Most survey respondents said “Great idea! Show me where to subscribe on iTunes!” (75%), while 25% feel say “I don’t love it, but I don’t hate it either.”
Commentary: I’m definitely glad to hear most people would love a dedicated podcast! Stay tuned for more news about this.
What are some ways that Revision Path can improve?
Commentary: Most respondents left this blank, but here are a few answers that caught my attention.
More variety – Variety in…interview subjects? Interview questions? Gender variety? Racial variety? (Wait…) I’m not quite sure what this means.
In terms of gender variety, I’ve reached out to an equal number of men and women about being interviewed. More men have responded than women, but I’ve been scheduling and publishing the interviews to make it more balanced.
Interview subjects go across all career and skill levels from students to entrepreneurs to agency folks. I have had people that want me to interview marketers and recruiters and social media mavens, but that’s not the focus of this site. It will never be the focus of this site.
I will admit that the questions could be a bit better. It’s a process, and I certainly welcome any types of questions you’d like to hear from people being interviewed. Maybe I’ll start doing calls for questions on Twitter or Facebook for upcoming interviews. What do you think?
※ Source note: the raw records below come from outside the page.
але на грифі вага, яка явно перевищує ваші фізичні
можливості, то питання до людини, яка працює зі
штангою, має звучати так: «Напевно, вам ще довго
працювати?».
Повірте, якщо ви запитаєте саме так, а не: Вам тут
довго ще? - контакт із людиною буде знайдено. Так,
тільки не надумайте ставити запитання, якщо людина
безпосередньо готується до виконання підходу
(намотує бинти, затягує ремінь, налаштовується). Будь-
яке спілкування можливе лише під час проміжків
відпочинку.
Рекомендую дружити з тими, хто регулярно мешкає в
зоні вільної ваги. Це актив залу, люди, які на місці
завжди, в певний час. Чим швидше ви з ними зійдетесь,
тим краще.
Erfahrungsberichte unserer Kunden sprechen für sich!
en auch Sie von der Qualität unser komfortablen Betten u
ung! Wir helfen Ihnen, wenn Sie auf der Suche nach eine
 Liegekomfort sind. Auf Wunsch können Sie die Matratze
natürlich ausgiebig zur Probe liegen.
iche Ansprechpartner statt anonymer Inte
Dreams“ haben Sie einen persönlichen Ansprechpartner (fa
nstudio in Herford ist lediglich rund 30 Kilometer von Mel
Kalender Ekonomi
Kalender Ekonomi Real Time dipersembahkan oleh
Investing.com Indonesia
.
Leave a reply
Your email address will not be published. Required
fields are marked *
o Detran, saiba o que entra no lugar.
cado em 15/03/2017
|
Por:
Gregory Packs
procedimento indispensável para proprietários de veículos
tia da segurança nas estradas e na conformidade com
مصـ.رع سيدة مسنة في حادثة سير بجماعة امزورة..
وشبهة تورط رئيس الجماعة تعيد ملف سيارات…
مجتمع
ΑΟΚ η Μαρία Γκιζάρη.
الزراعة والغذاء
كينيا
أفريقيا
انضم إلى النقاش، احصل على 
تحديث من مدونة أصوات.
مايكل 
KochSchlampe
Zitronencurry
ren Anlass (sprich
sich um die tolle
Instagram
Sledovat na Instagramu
Redesign the website. Readability is terrible. – That one has been on the books for a while now. I won’t go into the backstory of how I had to pull together a design in the eleventh hour, but I’ll say that this was never meant to be the “final” design. There’s more content sections I would like to introduce, but it will take time for me to put all the information together and do a proper site.
Maybe we should hold a design contest! What do you think about that? If I can find a few sponsors interested in this, I would totally do it.
The interviews are too boring. I’d rather get to know the person instead of what they do. – Well there’s always EBONY or Essence. I’m kidding, but I see this respondent’s point. I don’t want the interviews to be too casual, and like I mentioned before, everyone interviews differently and answers questions differently. I think it’s important to talk about what they do as a designer or developer — it’s the focus of the site — but I also don’t want the interviews to be boring. People might think the text interviews are too boring because of that.
I’ve toyed with the idea of doing a weekly newsletter just for text interviews, and the entire text of the interview would be included in the message. That’s extra work on my end, but if people are interested, please speak up and let me know!
In the podcast interviews, you definitely get more of the person’s personality shining through, and there are some people that have done a text interview that I really wished would have done a podcast instead. However, I’m working around people’s busy schedules and what they are comfortable with, so it’s a delicate balancing act.
Why are you only interviewing black people? Isn’t that segregation? – Next question.
Do you have any other comments?
Commentary: Most survey respondents left this blank as well! I should’ve made these last two questions mandatory.
For those who did answer, I got some great feedback.
“Keep up the good work brother.”
“Love what you doing for our community”
One person left a really great comment:
“Love that you are capturing important moments in black history as it’s happening! I think our community (the black community) often ignores graphic designers and their storytelling abilities but I think black people in this field is gravely important.”
I couldn’t have said it better myself. The goal of Revision Path is something that I feel very strongly about, and I’m glad to work with and align with anyone who shares that vision and can help out.
They also said not to start a podcast until we’ve built a larger community and prevent spreading the audience too thin.
Growing pains, growing pains, growing pains.
Thanks again to all who took the time out to complete our first survey! Your support helps make Revision Path bigger and better!